Certainly the goal for any of us in this for the long haul is to cultivate those relationships
that continue to be prosperous for us, and thrive. But there is always change, and sometimes
those big/best clients move on, without apology, to the latest trend, or just a change in
voice. I feel that shift too, and it’s part of the deal as a VO-preneur…or any actor, really.
My theory has always been to be as diverse as possible, to create as many avenues of VO income
from as many clients as possible, so that even if one of the BIG ones goes away, there is another
to replace, or many more to supplement. I find that often the experience and professionalism one can
offer in comparison to an “internal classroom trainer/narrator” or someone who is NOT a professional VO talent,
is worth the extra expense (usually minimal in the big budget picture) and loss of time when working
with sub-par talent. And then the end result suffers as well. Domino effect.

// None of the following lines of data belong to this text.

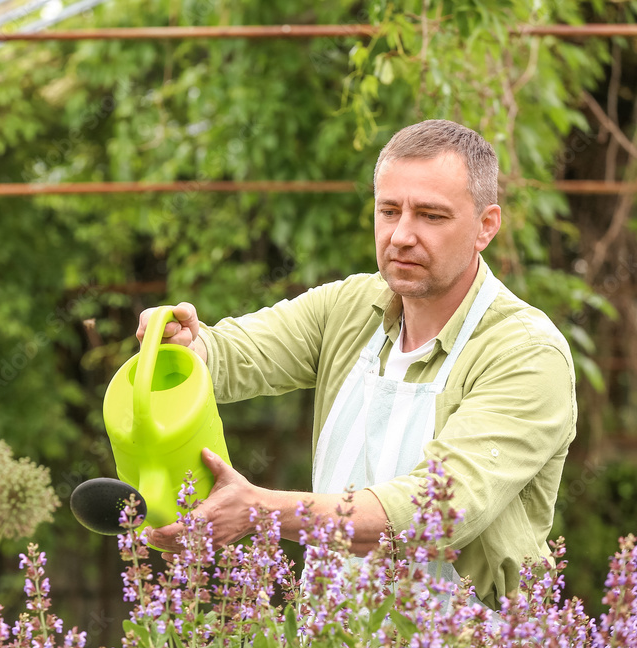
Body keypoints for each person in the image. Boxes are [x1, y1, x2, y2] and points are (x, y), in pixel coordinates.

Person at [135, 119, 576, 610]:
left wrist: (261, 510)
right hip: (332, 637)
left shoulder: (527, 353)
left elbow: (434, 512)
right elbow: (232, 356)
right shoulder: (348, 307)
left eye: (431, 216)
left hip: (470, 644)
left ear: (485, 226)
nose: (402, 235)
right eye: (389, 210)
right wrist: (183, 345)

But we all, as independent business owners, have to assess our own particular situation, and do what we
feel is necessary to keep the money rolling in. I know it can be challenging for many in this field,
and it requires talent in my ways other than just a great voice and ability to handle copy well.
Looks like you possess many skills to keep you in that successful category. I’ll be looking for you
on TV. Not sure if you’re in the Mid-West still, (I’m in Michigan, just over the IN state line) but for me,
moving here from So Cal made my on-camera work something that went back burner. Also, just being a woman,
the jobs for O/C can be few and far between as we age beyond the median age. I’m not ready to play grandmas
yet, but I’m old enough to if I wanted! A little different perspective from this gender on that front. And even
in the VO field, where certainly still a fair portion of jobs at hand go to male voices. I’m not complaining. I’ve
been able to sustain a very lucrative career over a few decades, but I am also not blind to what is the norm and how many jobs I
lose to a male voice.
But we persist! 🙂
I wish you all the best in 2020~
Debbie
Tom, I believe you’re right on the money with your whole assessment. To your last sentence…I started as voice over talent, then weaved into a broadcast media buying service. One hand plays off the other: media buying helps land V.O. and V.O. helps land media buys.